Abstract: 

Visualization can be a powerful tool to help you build better statistical models. In this tutorial, you will learn how to create and interpret visualizations that are useful in each step of a Bayesian regression workflow. A Bayesian workflow includes the three steps of (1) model building, (2) model interpretation, and (3) model checking/improvement, along with model comparison. Visualization is helpful in each of these steps – generating graphical representations of the model and plotting prior distributions aid model building, visualizing MCMC diagnostics and plotting posterior distributions aid interpretation, and plotting posterior predictive, counterfactual, and model comparisons aid model checking/improvement.

Session Outline:

Hour 1: Provide an overview of visualizations in a Bayesian workflow (60 minutes)
- Plot graphical representation of model
- Plot prior distributions of parameters
- Plot MCMC diagnostics
- Plot posterior predictive checks
- Plot posterior distributions of parameters
- Plot the data and fitted model
- Plot uncertainty in the mean and predictive uncertainty
- Plot posterior prediction and counterfactual
- Plot model comparisons

Hour 2: Visualization in Bayesian workflow: Linear regression (60 minutes)
- Describe the example
- Step through a Bayesian workflow (explaining interpretation of visualizations)
- Provide time for some exercises for participants

Hour 3: Visualization in Bayesian workflow: Logistic regression (60 minutes)
- Describe the example
- Step through a Bayesian workflow (explaining interpretation of visualizations)
- Provide time for some exercises for participants

Learning Objectives:

- Understand Bayesian regression workflows
- Understand visualization concepts, guidelines, and best practices
- Understand how to interpret and use Bayesian workflow visualizations
- Understand how to create Bayesian workflow visualizations in Python or R

Tools

- Python: pandas, bambi, pymc, arviz
- R: tidyverse, rstanarm, brms, bayesplot

Level of Background Assumed

For this tutorial, I assume workshop attendees have a basic understanding of linear and logistic regression, as well as a basic understanding of (or an interest to learn) a Bayesian analysis framework (i.e., combining prior credibilities of hypotheses with the data to produce posterior credibilities of the explanations). I also assume attendees have a basic understanding of Python or R, but not necessarily the specific packages covered in the tutorial.

Bio: 

Clinton Brownley, Ph.D., is currently a lead data scientist at Tala with a focus on causal inference, machine learning, and experimentation. Prior to this role, he was a data scientist at Meta (formerly Facebook), where he was responsible for a variety of analytics projects designed to empower employees to do their best work. Prior to this role, he was a data scientist at WhatsApp, working to improve messaging and VoIP calling performance and reliability. Before WhatsApp, he worked on large-scale infrastructure analytics projects to inform hardware acquisition, maintenance, and datacenter operations decisions at Facebook.

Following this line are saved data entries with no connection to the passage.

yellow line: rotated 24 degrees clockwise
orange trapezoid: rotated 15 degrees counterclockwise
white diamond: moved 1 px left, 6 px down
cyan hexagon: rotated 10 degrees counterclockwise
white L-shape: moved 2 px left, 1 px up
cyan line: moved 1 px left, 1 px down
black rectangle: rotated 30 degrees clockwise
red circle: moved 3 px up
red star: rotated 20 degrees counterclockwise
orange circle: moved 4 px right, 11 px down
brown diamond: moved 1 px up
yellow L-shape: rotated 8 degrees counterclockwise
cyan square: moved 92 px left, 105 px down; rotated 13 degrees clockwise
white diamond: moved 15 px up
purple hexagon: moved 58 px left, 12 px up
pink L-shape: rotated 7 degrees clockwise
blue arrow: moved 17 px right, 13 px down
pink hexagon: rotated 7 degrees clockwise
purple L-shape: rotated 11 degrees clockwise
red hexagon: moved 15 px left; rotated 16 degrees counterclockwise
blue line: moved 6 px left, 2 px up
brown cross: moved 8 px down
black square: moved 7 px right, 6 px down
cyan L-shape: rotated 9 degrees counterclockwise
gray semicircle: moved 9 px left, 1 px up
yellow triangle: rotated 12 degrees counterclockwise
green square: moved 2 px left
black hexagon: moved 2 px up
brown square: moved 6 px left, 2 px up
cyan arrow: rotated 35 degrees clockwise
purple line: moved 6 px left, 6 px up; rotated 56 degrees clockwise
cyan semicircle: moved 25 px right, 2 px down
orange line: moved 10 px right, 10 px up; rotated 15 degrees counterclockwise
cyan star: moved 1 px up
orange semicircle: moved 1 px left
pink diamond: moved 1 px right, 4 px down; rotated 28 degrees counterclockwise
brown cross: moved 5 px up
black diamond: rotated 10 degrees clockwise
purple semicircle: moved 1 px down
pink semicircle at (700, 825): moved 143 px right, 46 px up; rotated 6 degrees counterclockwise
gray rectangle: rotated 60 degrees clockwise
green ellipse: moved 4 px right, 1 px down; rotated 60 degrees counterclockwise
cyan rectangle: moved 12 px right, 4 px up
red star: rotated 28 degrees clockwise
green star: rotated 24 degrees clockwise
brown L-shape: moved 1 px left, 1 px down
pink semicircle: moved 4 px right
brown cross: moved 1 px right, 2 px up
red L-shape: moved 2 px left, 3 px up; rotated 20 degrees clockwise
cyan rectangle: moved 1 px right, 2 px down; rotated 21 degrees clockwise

As an avid student and teacher of modern data analysis and visualization techniques, Clinton teaches a graduate course in interactive data visualization for UC Berkeley's MIDS program and a graduate course in regression analysis for NYU's A3SR program. He also leads an annual machine learning in python workshop at the ML Week and ODSC West conferences. Clinton is also the author of two books, ""Foundations for Analytics with Python"" and Multi-objective Decision Analysis"".

Clinton is a past-president of the San Francisco Bay Area Chapter of the American Statistical Association and is a council member for the Section on Practice of the Institute for Operations Research and the Management Sciences. Clinton received degrees from Carnegie Mellon University and American University.